Zoning for residential purposes, on its own, had no value if the operative assumption was that the land could not be built upon.

Compensation for loss of marine rights

August 5, 2011

Penny’s Bay Investment Co Ltd v Director of Lands (2010) 13 HKCFAR 287, CFA) concerned the method of calculating compensation for loss of ‘marine rights’ (right of access to the sea) under the Foreshore and Sea-bed (Reclamations) Ordinance (Cap. 127). PBIL owned a Government Lease of land at Lantau. In 1995 the Government published a notice of its proposed reclamation of the land as it was to be part of a scheme to build two container terminals. In fact, PBIL continued to use the land for its ship-building and repairing business (for which marine rights were essential) until 2001. The Government then paid it to surrender the lease. In the meantime, the Government had abandoned its proposed scheme for the container terminals and the reclaimed land was used for Hong Kong Disneyland. The question was whether events subsequent to 1995 affected the calculation of compensation for loss of marine rights or whether the sum payable crystallised as at the date of the 1995 notice. The CFA (Lord Hoffman NPJ giving the main judgment) decided that the amount payable crystallised in 1995. The scheme of the Ordinance (especially section 12) made it clear that the amount payable could be determined as at the date of the notice. The compensation was the difference between the Open Market Value of the land with the marine rights and without those rights. The case was remitted to the Lands Tribunal for it to consider the amount payable in the light of this guidance. In doing so, it should bear in mind that buyers and sellers in the market for the land in 1995 might have attached little importance to marine rights when valuing the land because their valuations might well have reflected other uses for which marine rights would be irrelevant.

Resumption authority has a duty to disclose relevant factual evidence in its possession

July 5, 2011

Kaisilk Development Ltd v Director of Lands ([2011] HKEC 677, LT) concerned the amount of compensation payable under section 10(2) of the Lands Resumption Ordinance (Cap 124). Most of the judgment is concerned with technical valuation matters. At paragraph 24, however, Deputy Judge Lui reminds the resumption authority that the factual data about location chracateristics that  it has gathered concerning a site (such as photographs) do not enjoy any kind of privilege and should be disclosed. Its expert, like all experts, has an overriding duty to assist the Tribunal to deal with the matter in a fair and informed manner. Such materials should be disclosed to owners who apply for determination of compensation.

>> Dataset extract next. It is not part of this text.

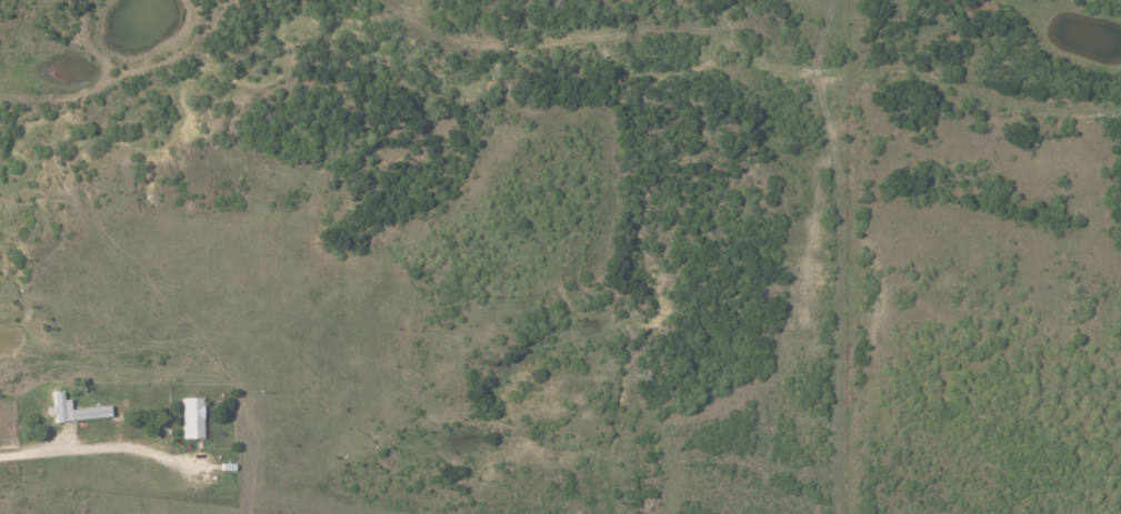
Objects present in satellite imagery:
building: (74, 410)
building: (193, 417)
road: (67, 441)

Calculation of loss of income for purposes of ‘disturbance payment’ under the Railways Ordinance

April 2, 2011

Lingrade Development Ltd v Secretary for the Environment ([2011] HKEC 307, CFA) concerned an appeal from a decision of the Lands Tribunal. The Kowloon-Canton Railway Corporation used its statutory powers to take occupation of a strip of Lindale’s land to allow it to carry out work in connection with the West Rail line. The result was to stop work on Lingrade’s development of an apartment complex for a substantial period of time. The Lands Tribunal had to assess the amount of the ‘disturbance payment’ due to Lingrade under the Railways Ordinance (Cap 519). One question was the amount of income lost by Lingrade as a result of the scheme. The Lands Tribunal had to compare the sale proceeds actually received with the proceeds that would have been received had it not been for the delay. It took the actual sale proceeds as the best comparable and adjusted them using an index of price movements in the New Territories. On appeal, the Secretary for the Environment contended that the Lands Tribunal was not entitled to take this approach. It should, it was argued, have asked for the developer’s forecasts of the sales prices likely to be achieved and used these. Lord Hoffman NPJ rejected this. The Lands Tribunal’s approach of looking at prices actually achieved was a much firmer and more realistic basis on which to make the calculations required of it.